THE REQUEST:
Copy the data below word for word, from the line containing "Page size: 1500x1125." through the end of the data, including both ends.

TASK INPUT:

____________

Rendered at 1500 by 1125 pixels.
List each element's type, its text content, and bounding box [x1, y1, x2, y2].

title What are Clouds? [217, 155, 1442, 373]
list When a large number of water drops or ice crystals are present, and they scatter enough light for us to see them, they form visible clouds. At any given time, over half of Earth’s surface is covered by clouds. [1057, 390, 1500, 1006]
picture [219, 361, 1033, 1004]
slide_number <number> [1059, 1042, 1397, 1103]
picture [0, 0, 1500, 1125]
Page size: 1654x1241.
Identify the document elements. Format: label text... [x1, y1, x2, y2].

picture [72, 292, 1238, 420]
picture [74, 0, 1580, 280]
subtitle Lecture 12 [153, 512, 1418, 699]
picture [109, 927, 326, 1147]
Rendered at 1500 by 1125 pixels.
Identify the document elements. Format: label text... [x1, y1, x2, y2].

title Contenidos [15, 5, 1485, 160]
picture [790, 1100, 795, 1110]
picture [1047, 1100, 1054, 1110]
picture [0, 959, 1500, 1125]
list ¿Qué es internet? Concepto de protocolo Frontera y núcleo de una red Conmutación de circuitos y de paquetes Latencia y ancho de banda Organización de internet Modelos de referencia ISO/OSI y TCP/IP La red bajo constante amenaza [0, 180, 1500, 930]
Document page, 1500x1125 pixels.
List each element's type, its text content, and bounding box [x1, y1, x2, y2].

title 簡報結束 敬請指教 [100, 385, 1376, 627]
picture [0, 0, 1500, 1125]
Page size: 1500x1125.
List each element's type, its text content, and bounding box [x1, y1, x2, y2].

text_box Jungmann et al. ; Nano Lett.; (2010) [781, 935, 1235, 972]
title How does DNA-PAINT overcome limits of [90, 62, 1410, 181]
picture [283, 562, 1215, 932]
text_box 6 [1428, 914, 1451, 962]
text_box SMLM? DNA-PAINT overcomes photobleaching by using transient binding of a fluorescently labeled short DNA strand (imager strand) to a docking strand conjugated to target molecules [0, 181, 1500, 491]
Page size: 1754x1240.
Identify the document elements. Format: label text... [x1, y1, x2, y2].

____________

SOLUTION:
Page size: 1500x1125.
List each element's type, its text content, and bounding box [x1, y1, x2, y2].

text_box Jungmann et al. ; Nano Lett.; (2010) [781, 935, 1235, 972]
title How does DNA-PAINT overcome limits of [90, 62, 1410, 181]
picture [283, 562, 1215, 932]
text_box 6 [1428, 914, 1451, 962]
text_box SMLM? DNA-PAINT overcomes photobleaching by using transient binding of a fluorescently labeled short DNA strand (imager strand) to a docking strand conjugated to target molecules [0, 181, 1500, 491]
Page size: 1754x1240.
Identify the document elements. Format: label text... [x1, y1, x2, y2].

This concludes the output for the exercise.